Trying not to think too hard, he left his shift that day and went straight to the prison, handing the guards his own dinner rations and asking them to give it to the three children and their parents. The older solider blinked at the request, but didn’t question it and Fox walked away before he could second-guess his own command.
He returned to his parents’ home, walking in without knocking and gave a brief hug to his mother, telling her he wanted to spend one last night on his good mattress before returning to work full-time. She didn’t question him, sending him off with a soft kiss on his forehead.
His father wasn’t home, but he still crept through the house as quietly as he could, closing the bedroom door softly behind him. He collected a few items before ducking into the large walk-in closet. The room went black for a second before the spark of the match flared and he lit the candle in his hand.

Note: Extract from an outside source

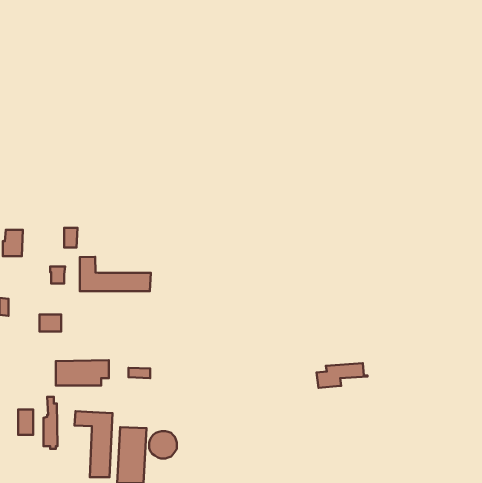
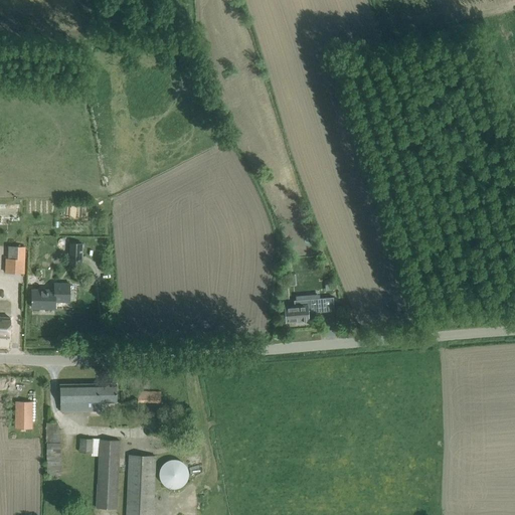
building: [80,257,151,291] -> none
building: [39,315,61,332] -> [31,290,54,308]
building: [317,363,368,388] -> [283,297,337,323]
building: [18,409,33,435] -> [15,401,31,428]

His mind was blank as he went about making his impromptu altar to the gods he had never believed in. But something in him had broken that afternoon. He didn’t have it in him to go to sleep that night without finally following through on his promise to Sofia, even with alcohol buzzing in his blood and softening his thoughts. He had to do this.
He didn’t have the ceremonial dish or dagger, but he set a small copper bowl he’d stolen from the kitchens on the ground next to the candle. He pulled the feather out from behind the panel along with the book, only briefly noting he’d put the panel on crooked in his rush to greet his mother before. It had been a stupid move that he couldn’t make again.
He should burn the book anyway. After all these cycles, it would go from a souvenir of grief and guilt to proof that he was a traitor. He shook off his thoughts and flipped through the pages until he found what he needed.
The text was faded, old ink on older parchment. But it was clear enough. He couldn’t read Dragonborn very well, but the words were familiar from hearing the child in the cenote speak them, and it only took a few times reciting them before he was confident he was saying at least a semblance of the prayer. He didn’t understand the words and he hoped that didn’t matter.
He set it all up neatly before unsheathing his dagger and placing the blade against his hand. It was only then that he stopped, suddenly conscious of what he was about to do and what itmeant. And in all the irony possible, he sent up a prayer to the old kings asking for forgiveness.
He hissed as the dagger bit into the soft flesh between his finger and thumb and blood welled immediately. The candle flickered as he rushed to move his hand over the bowl and let the blood drip. And then he prayed. If one could consider chanting the words in a language he didn’t know a prayer. The air seemed to press in around him as he tried to infuse the words with all the piety he’d never even felt for the kings.
One moment he had his eyes closed and the next his arm was being wrenched back, the dagger clattering to the floor as his wrist was twisted. His eyes flashed open. The candle had been knocked over, the flame sputtered out, but the closet was lit from the gas lamps of his room.